# A Big sleepy Bouff-head Bear!!



## DB1 (Jan 20, 2012)

Well thats how I would describe Dudley when I had nearly finished grooming him! decided not to go over him with clippers this time but just a little scissor trim here and there, guess I should do him shorter again soon.


----------



## Miss Lilly (Sep 12, 2014)

He looks gorgeous!


----------



## RuthMill (Jun 30, 2012)

Oh what a lovely boy! Looking lovely and fluffy!


----------



## Nanci (Mar 1, 2012)

To to tooooo cute!!! He looks sleepy!


----------



## Mazzapoo (Jul 28, 2013)

Beautiful cuddly wuddly Dudley 😍 Poppy is hyper after a groom, does it soothe him like a spa day for us?


----------



## DB1 (Jan 20, 2012)

Mazzapoo said:


> Beautiful cuddly wuddly Dudley 😍 Poppy is hyper after a groom, does it soothe him like a spa day for us?

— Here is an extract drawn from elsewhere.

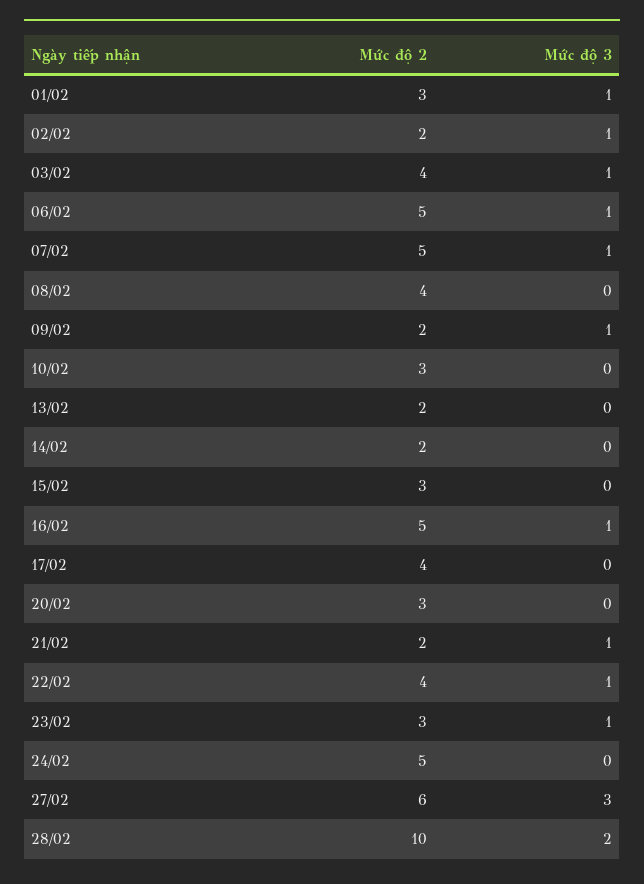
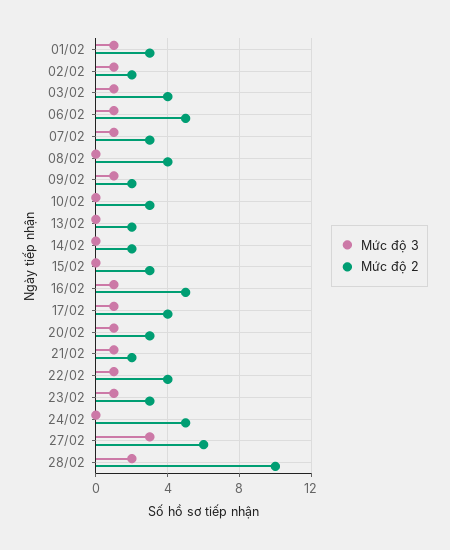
Mức độ 2, 07/02: 5 -> 3
Mức độ 3, 17/02: 0 -> 1
Mức độ 3, 20/02: 0 -> 1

hmmm, not sure i'd say soothed, he hates being bathed and his legs being done so that wears him out, but I think he quite likes his head being done, thats when he lays right down - or it could just be boredom by then!


----------



## Del17 (Mar 25, 2014)

Oh Dudley, you're just gorgeous! 


Sent from my iPhone using Tapatalk


----------



## Lindor (Feb 3, 2014)

He's beautiful! I like the longer coat. When I do Maggie that's all I do too, just a little off with the scissors so her coat is still long but not too long.


----------



## Tinman (Apr 23, 2013)

Just gorgeous!! And a great living advert for your great work x


----------



## arlo (Mar 11, 2013)

He looking so handsome. So cute he stayed on the table.


----------



## Marzi (Sep 17, 2012)

Oh Dudley! I love his clean fluffy legs


----------



## DB1 (Jan 20, 2012)

Ha ha, Marzi - you calling my boy ape face?!!


----------



## Marzi (Sep 17, 2012)

This is a spin off of how Tracey compared Dot to a mountain gorilla after one session at the groomers...


----------



## Marzi (Sep 17, 2012)

Here you go, just so you (Dudley) don't get a complex - Dot gorilla pics:


I think that Donna once said one of hers looked like a Planet of The Apes character after a groom, but I can't remember which one


----------



## Tinman (Apr 23, 2013)

Ha well done marzi on finding a white gorilla! X


----------



## RuthMill (Jun 30, 2012)

Marzi said:


> Here you go, just so you (Dudley) don't get a complex - Dot gorilla pics:
> 
> 
> I think that Donna once said one of hers looked like a Planet of The Apes character after a groom, but I can't remember which one


Dot is adorable! How could you not kiss this face constantly??? Look at her wee sweet face! :love-eyes:


----------



## Peanut (Dec 1, 2013)

Nothing like reading this thread. I cannot stop laughing. You are mad.....


----------